Did you say DRUGS??? It IS A CHOICE. Very difficult choice to let go of, but STILL A CHOICE.

There are PROFESSIONAL Panhandlers who live indoors with satellite TV and a microwave oven, and Gamecubes, and then there are CAREER Panhandlers who live in squalor because it is easier than coping with the rest of Society on Societies terms.


Very few are "on the street" because they have no choice.


----------



## mickeyco (May 13, 2006)

I have the answer, make drugs legal.


----------



## SelfContract (Dec 6, 2007)

They always said.... "*America is land of Freedom*"... Sure, Freedom of Choices... and Govt don't give a damn about it either... 9/11??


----------



## Chris Johnson (Apr 19, 2007)

I recall reading a few years ago...homeless people are not homeless for more then 4 years.

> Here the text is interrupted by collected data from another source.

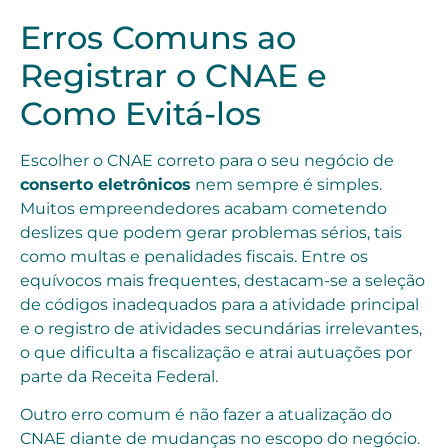
Erros Comuns ao
Registrar o CNAE e
Como Evitá-los
Escolher o CNAE correto para o seu negócio de
conserto eletrônicos
nem sempre é simples.
Muitos empreendedores acabam cometendo
deslizes que podem gerar problemas sérios, tais
como multas e penalidades fiscais. Entre os
equívocos mais frequentes, destacam-se a seleção
de códigos inadequados para a atividade principal
e o registro de atividades secundárias irrelevantes,
o que dificulta a fiscalização e atrai autuações por
parte da Receita Federal.
Outro erro comum é não fazer a atualização do
CNAE diante de mudanças no escopo do negócio.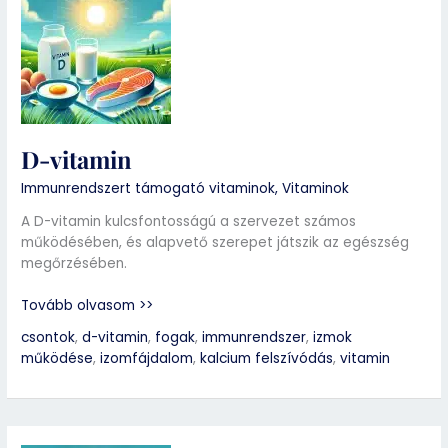
vitamin
D-vitamin
Immunrendszert támogató vitaminok
,
Vitaminok
A D-vitamin kulcsfontosságú a szervezet számos
működésében, és alapvető szerepet játszik az egészség
megőrzésében.
Tovább olvasom >>
csontok
,
d-vitamin
,
fogak
,
immunrendszer
,
izmok
működése
,
izomfájdalom
,
kalcium felszívódás
,
vitamin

What happens after 4 years? Do they realize they are idiots for living lower then rodents and a roof over your head and a few warm meals everyday is available with a little effort?

Sorry folks, I won't give to these people, they made the choice to live on the street. As the old adage goes 'if you want something bad enough you will get it' either they don't want it or perhaps they want to live on the streets.


----------



## thom (Nov 3, 2006)

many times.

20 years ago they were a decent source of dumb labor
10 years ago they were an adequate to poor source of dumb labor
3 years ago they were worthless. Their work was poor and by noon they were done.

One was honest enough to say "I get free housing, food, clothes, shoes, transportation, everything I want, except beer. If I work for four hours I can buy beer for two days."


----------



## MALCO.New.York (Feb 27, 2008)

Chris Johnson said:


> I recall reading a few years ago...homeless people are not homeless for more then 4 years. What happens after 4 years? Do they realize they are idiots for living lower then rodents and a roof over your head and a few warm meals everyday is available with a little effort?
> 
> Sorry folks, I won't give to these people, they made the choice to live on the street. As the old adage goes 'if you want something bad enough you will get it' either they don't want it or perhaps they want to live on the streets.


Yup!!!!:thumbsup:


----------



## Project_Pat (Jul 13, 2008)

We hired one last summer for a rehab of a small home and it was not good.....the pattern was he would show up to work one or two days in a row then you would not see him for 4 or 5, when he did show up he had to be supervised VERY closely otherwise tools wound up in the garbage can or he would take a smoke break and do nothing when alone, unsupervised.

Babysitting retards aint my idea of a productive work day.


----------